I usually despise Summer. Well, not particularly Summer, but more specifically the never-ending heat. Anything above 85 and I am usually not a happy camper. This dates way back to when I was in grade school. In the third grade, we moved to this ungodly hot town, Laughlin Nevada. I don’t remember the town very well and I don’t have anything against it persay. But the heat? It was horrendous. My parents were literally able to fry an egg on the sidewalk. We had to put a cooler in our car for trips to the grocery store, just so the frozen food wouldn’t dethaw by the time we got home. It would be so hot that I would get little beads of sweat and my upper lip would turn white. That’s all I remember. So needless to say, me and heat don’t see eye to eye. And because of that, summer was my least favorite season.
Until this summer. This summer I have cherished the days soaring into the nineties. I have loved having not a cloud in the sky so the heat bakes everything. And the reason for that is my boys. Watching little kids play in a kiddie pool and discover how fun water really is for the first time has been so fun. Watching my oldest corner his little brother against the fence while he sprays him with a hose is so cruel, yet so wonderful that he learned to do it all on his own. I loved every time a swim diaper was put on. I loved a kiddie pool getting filled up every day. I loved sun tan lotion being drenched on the boys every day. I loved little boys getting adorable little versions of ‘farmers tans’ every day. This is the first summer since I was seven that I’ve enjoyed the heat.
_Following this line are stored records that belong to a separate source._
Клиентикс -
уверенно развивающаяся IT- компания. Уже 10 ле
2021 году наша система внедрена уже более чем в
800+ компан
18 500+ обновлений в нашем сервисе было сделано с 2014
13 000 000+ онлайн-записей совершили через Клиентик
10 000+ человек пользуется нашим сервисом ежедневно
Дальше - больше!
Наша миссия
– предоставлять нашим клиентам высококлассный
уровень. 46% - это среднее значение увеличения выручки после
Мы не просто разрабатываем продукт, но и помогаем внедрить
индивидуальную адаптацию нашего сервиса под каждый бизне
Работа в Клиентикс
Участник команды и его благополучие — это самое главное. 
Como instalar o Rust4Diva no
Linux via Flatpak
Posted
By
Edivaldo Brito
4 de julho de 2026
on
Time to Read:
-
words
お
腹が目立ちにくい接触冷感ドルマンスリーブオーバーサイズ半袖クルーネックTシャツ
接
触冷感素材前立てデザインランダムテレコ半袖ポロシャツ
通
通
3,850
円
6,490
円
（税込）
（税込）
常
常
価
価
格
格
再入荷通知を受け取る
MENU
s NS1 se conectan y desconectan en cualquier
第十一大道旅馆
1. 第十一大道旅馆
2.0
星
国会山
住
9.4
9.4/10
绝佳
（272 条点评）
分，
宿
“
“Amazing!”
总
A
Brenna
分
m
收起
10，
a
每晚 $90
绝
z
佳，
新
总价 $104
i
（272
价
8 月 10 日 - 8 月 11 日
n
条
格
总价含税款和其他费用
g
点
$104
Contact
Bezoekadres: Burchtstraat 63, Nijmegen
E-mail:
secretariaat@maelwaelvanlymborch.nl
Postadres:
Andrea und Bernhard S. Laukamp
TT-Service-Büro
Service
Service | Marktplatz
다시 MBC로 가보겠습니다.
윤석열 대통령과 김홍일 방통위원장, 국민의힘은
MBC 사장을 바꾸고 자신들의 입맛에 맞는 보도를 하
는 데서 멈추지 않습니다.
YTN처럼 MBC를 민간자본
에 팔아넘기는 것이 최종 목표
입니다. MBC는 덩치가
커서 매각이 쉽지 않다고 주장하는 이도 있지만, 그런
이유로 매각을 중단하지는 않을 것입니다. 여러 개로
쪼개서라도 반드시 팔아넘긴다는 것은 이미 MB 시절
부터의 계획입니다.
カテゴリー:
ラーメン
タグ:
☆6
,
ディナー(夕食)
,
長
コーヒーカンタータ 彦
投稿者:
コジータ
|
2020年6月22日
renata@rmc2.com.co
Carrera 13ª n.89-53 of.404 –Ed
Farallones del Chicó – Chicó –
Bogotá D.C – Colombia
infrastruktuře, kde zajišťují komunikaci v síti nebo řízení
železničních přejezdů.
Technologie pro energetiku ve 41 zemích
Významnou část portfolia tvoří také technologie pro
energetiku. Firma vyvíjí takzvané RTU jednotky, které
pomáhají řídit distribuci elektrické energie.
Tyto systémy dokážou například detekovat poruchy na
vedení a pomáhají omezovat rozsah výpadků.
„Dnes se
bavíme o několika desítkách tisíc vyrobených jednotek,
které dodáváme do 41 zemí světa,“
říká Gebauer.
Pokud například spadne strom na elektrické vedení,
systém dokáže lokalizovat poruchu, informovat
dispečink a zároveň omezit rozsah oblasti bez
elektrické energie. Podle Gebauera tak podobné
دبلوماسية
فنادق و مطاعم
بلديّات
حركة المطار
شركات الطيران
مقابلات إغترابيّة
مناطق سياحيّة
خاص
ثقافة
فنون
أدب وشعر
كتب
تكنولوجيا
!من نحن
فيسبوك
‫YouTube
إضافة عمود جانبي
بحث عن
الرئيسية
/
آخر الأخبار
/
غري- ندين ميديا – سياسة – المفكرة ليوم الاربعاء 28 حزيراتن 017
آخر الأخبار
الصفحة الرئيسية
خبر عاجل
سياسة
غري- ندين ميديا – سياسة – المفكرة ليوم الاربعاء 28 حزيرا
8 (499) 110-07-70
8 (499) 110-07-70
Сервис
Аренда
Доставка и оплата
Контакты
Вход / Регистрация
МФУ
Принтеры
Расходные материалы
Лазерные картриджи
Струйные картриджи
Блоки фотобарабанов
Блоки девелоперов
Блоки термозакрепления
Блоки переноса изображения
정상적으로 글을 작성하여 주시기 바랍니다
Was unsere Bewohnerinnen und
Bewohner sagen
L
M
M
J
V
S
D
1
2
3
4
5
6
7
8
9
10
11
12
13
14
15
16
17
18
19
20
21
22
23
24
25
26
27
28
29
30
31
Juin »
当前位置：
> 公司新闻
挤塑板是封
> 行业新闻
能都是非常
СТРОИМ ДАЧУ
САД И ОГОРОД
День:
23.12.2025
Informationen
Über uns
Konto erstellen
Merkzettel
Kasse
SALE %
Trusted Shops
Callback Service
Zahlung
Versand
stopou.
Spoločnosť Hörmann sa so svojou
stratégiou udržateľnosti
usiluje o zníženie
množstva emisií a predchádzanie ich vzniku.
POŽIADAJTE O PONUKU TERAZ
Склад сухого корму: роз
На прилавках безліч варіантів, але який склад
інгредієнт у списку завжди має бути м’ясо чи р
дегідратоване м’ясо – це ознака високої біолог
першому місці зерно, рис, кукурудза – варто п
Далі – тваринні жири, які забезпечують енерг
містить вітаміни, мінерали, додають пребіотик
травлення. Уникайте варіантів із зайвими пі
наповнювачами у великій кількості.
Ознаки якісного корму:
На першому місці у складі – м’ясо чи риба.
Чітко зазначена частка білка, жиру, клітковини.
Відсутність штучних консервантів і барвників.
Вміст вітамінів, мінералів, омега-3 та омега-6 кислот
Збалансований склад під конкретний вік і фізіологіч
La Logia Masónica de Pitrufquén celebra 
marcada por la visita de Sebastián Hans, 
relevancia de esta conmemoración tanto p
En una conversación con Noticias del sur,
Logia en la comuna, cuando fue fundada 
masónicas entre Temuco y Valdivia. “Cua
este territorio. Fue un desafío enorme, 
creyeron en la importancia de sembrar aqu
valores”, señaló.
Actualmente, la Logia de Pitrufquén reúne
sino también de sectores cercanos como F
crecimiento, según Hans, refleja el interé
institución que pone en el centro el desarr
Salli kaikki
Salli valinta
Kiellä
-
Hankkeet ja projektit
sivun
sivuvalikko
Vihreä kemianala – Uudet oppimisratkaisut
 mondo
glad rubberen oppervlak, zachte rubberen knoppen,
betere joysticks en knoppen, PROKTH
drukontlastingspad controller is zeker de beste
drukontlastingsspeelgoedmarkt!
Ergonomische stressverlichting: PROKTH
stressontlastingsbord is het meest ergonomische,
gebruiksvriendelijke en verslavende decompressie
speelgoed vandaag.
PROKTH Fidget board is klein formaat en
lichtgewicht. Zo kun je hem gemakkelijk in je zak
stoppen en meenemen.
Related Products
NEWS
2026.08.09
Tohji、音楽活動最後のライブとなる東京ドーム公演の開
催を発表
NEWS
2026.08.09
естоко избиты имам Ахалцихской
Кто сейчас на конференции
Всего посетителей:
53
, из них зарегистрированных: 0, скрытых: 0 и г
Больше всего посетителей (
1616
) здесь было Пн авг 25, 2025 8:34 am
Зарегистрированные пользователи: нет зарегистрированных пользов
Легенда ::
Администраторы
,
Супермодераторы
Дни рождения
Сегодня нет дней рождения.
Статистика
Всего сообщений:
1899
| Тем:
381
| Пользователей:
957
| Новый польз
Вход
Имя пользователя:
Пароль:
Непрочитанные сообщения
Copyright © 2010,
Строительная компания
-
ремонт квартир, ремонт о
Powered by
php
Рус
And I’m sure someone is asking why I would pick such a mundane age of seven to start hating summers. But I remember the summer before my eighth birthday and why that summer turned me against the heat. That summer I spent every single day in our pool at our apartment building. I was quite the daredevil and a fish to water, as most girls that age. I could open my eyes under water, do flips into the pool, dive down to the bottom of the deep end, all the normal things. And one day, which I remember over nineteen years later, I was trying my hand at running and jumping, then doing a somersault into the pool. Which I had to practice because I had, and still have I might add, a zero amount of coordination. But that is a topic in and of itself! So I was running and doing my somersaults, going farther and farther each time. It wouldn’t be that unusual of a day but the problem lay in the fact that I was closing my eyes just before the pool and relying on my judge of distance for when to jump into the pool. So on one of my brave attempts, I miscalculated the distance and did my somersault on the concrete, falling into the pool blacked out. Thankfully I didn’t hit my head hard or anything dramatic or after-school-special level. I just scared myself enough that that would be the last summer I would spend all day in the heat.
But now I have a new reason to love summer and I hope that as my boys get older, they will love the water like I did. I hope that spending our days outside in the wonderful heat will reignite my love for lazy summer days and warm lovely pools. I will dream of that as leaves slowly begin to show signs of their impending hibernation. When our family is no longer able to take strolls every evening, I will daydream about them. And when the snow is heavy, and everything is barren, I will count down the days for blistering heat and cloudless skies.